Organization | Inducted 2022
Homocore Chicago was a concert promotion organization founded by Joanna Brown and Mark Freitas in 1992 with the goal of providing queer or all-girl punk bands a safe place to perform to a crowd of their peers without the fear of harassment. The first Homocore Chicago show was on November 13, 1992, and the series ran until May 20, 2000. The crowds increased from around 50 at the very first show to well over 500 at the final show.
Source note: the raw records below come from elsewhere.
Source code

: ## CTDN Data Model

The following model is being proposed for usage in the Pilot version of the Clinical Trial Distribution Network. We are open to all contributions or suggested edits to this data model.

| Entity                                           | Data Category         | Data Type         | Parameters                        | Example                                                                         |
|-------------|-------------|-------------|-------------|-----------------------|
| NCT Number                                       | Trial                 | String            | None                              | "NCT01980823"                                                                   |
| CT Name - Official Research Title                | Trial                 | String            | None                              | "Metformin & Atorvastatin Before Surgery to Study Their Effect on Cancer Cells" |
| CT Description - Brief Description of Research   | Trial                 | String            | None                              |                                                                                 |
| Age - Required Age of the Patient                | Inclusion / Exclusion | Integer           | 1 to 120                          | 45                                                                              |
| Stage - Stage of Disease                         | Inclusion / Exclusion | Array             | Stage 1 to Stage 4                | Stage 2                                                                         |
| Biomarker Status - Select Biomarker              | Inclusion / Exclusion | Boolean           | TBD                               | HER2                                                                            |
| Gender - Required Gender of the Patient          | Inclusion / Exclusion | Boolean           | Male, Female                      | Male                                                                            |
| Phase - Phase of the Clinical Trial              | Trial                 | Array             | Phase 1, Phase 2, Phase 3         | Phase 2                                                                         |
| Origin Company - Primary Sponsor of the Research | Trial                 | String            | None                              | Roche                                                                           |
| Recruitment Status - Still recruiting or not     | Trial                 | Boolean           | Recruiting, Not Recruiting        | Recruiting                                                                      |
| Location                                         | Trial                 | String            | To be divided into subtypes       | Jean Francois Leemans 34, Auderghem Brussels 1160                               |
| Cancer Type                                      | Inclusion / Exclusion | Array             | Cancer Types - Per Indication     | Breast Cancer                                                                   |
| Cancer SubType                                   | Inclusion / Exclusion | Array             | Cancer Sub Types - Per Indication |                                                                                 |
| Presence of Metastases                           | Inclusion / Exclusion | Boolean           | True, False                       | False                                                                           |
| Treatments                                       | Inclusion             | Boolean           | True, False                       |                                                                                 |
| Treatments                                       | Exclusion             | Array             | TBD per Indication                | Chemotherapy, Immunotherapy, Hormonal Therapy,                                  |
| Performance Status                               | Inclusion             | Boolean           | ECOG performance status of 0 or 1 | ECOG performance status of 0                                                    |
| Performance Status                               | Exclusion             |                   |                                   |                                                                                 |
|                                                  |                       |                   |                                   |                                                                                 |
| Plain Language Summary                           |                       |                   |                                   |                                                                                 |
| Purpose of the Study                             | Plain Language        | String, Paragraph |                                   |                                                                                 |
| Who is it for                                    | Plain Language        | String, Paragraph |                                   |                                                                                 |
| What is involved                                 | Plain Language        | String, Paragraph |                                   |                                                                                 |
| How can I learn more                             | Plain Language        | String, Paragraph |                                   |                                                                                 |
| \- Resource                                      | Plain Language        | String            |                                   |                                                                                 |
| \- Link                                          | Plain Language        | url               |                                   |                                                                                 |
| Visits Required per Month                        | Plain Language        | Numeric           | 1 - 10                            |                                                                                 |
Throughout the eight-year run, Homocore Chicago stayed true to its beliefs of providing a safe space for queers and women along with a philanthropic spirit. Homocore Chicago put on numerous benefits, just some of them being for: Chicago Women and Aids Project, Needle Exchange, Food Not Bombs, Teen Living (now Ignite), and many other shows benefiting queer and HIV-related organizations. As well, any other supportive services of interest were welcome to table at their events. The final show was a benefit for the feminist film group, Women in the Director’s Chair, Homocore Chicago also gave all profits above costs to the bands performing.
Homocore was one of the first to encourage a mixed-gender crowd no matter the gender of the band members performing. Homocore Chicago was also one of the first to present all-ages events, ensuring that LGBT youth had a safe space to gather and were able to enjoy queer punk-oriented performances in a safe and welcoming environment.
From the beginning, Homocore Chicago was recognized in the straight and gay press as a much-needed concept. Throughout the years, Homocore Chicago was profiled in numerous magazines and newspapers, including feature stories in Rolling Stone and the New York Times. A June 19, 2019 Chicago Reader cover story entitled “How Homocore Chicago Kicked Open the Gates for Queer Punks” went into detail about how the legacy of Homocore Chicago enabled the future of queercore in the city. Homocore Chicago had dedicated chapters in the books “DIY-The Rise of LO-FI” and a chapter and numerous mentions in the recent oral history “Queercore-How to Punk a Revolution”. Homocore Chicago was also a featured part of Gerber Hart Archives’ recent display on queer 90’s activism.
Homocore Chicago laid the foundation for Chicago’s queercore community. Still being acknowledged as a pioneer, Homocore Chicago made the city the physical home of a movement recognized internationally as changing the face of LGBT and what it could mean.